C60 (99.5% purity) was obtained from Sigma Chemical Company, St. Louis, USA. HSA (98% purity, essentially fatty acid and globulin free) was purchased from NEB (USA). All solutions were prepared in ultrapure water with the resistivity of 18.2 MΩ·cm (ALGA system, UK). Phosphate buffer (10 mM, pH = 7.4) was prepared with chemicals of analytical pure grade, obtained from commercial sources, and filtered with a 0.22-μmm filter (Millipore, Bedford, MA, USA). All other materials were of analytical pure grade.
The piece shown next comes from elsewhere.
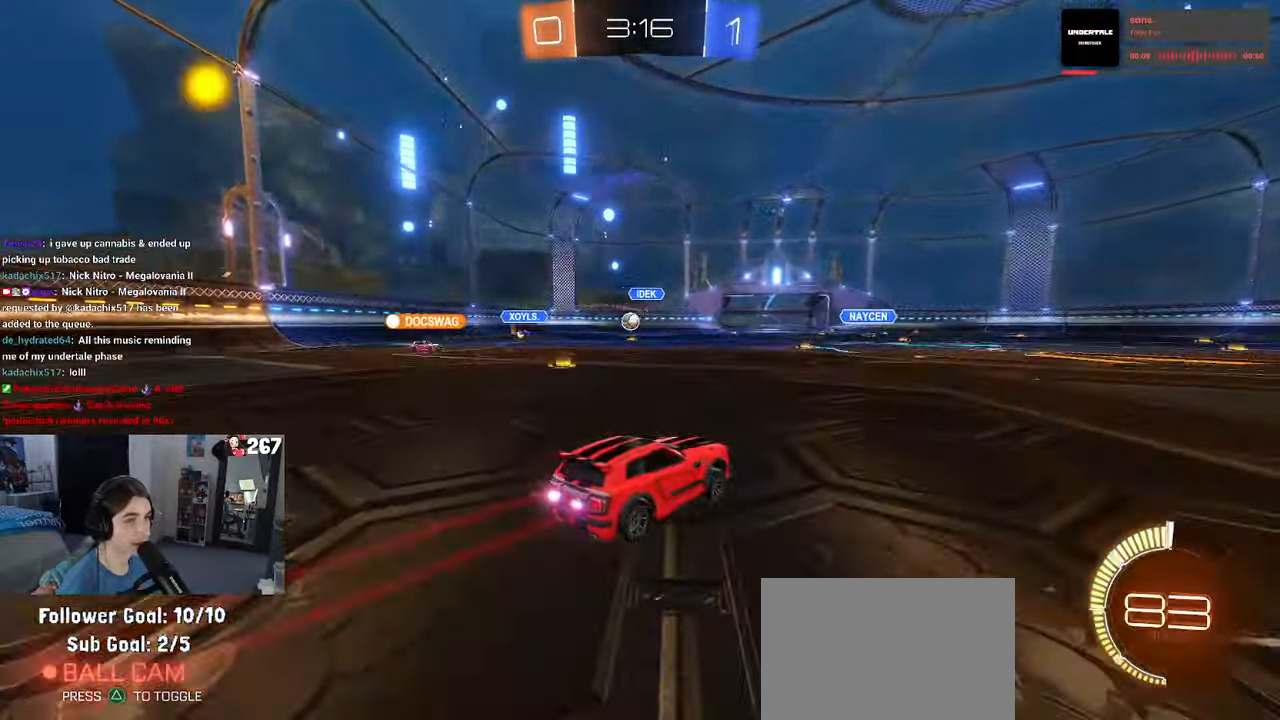
{"buttons": ["CROSS"], "left_stick": "down", "right_stick": "center", "events": [[50, "left_stick", "left"], [434, "CROSS", "down"], [484, "left_stick", "down"]]}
Preparation and Characterization of Water-Soluble nC60

C60 suspensions were prepared according to the method described previously [26]. Ten milligrams of C60 was completely dissolved in 10 mL toluene. Then 2.5 mL C60 toluene solution was added into 50 mL water. After ultrasonic treatment for approximately 4 h, toluene was allowed to evaporate under vacuum for at least 1 h. The mean hydrodynamic diameter of the nC60 nanoparticles was determined by transmission electron microscopy (TEM) and dynamic light scattering (DLS) (BI-20OSM laser light scattering spectrometer, Brookhaven, USA).

Methods

Absorption spectra were recorded on a UV-2102PCS UV-Vis spectrophotometer (UNICO, USA) equipped with a 1.0 cm quartz cuvette at room temperature. The wavelength range was recorded from 200 to 500 nm. All fluorescence emission spectra were recorded in the range of 300–450 nm on a LS-55 spectrofluorimeter (PE, USA) equipped with 100 μL quartz cells. The bandwidth of excitation and emission (3 nm) and scan speed (300 nm/min) were kept constant within each data set. Fluorescence intensity at 343 nm was used for calculation in Stern-Volmer equation. All measurements were performed at room temperature (∼25 °C). Binding site marker competitive experiments were carried out by the fluorescence titration methods. The concentration of HSA and dansylamide/dansylproline (DNSA/DP) were all kept at 10 μM. Then nC60 was gradually titrated into the HSA-DNSA/DP systems. Fluorescence spectra were recorded with an excitation wavelength of 370 nm (for DNSA) and 375 nm (for DNP) in the range of 400–600 nm. Circular dichroism (CD) spectroscopy was performed on a J-810 spectropolarimeter (Jasco Co., Japan) over a wavelength of 200–260 nm. The scanning speed was set at 500 nm/min. Each spectrum was the average of three successive scans and appropriate buffer solutions running under the same conditions were taken as blank and their contributions were subtracted from the experimental spectra.

Conclusions

We observed a quenching of fluorescence of HSA in the presence of nC60, and fluorescence quenching mechanism was investigated by the Stern-Volmer equation which showed a characteristic feature for the combined fluorescence quenching. The binding of HSA to nC60 increases the polar environment of the Trp residue, resulting in a red shift in the fluorescence spectra. The CD results showed that the percentage of α-helicity of HSA increased, revealing that the protein becomes more compact upon association with nC60. The results indicate that the fluorescence quenching and conformational changes of HSA can be attributed to the interaction between HSA and nC60. In the binding site marker competitive experiment, the binding of DNSA/DP to HSA was affected by adding nC60. We propose that HSA interacted with aggregate nC60 surface, and led to the functional changes of drug binding sites of HSA.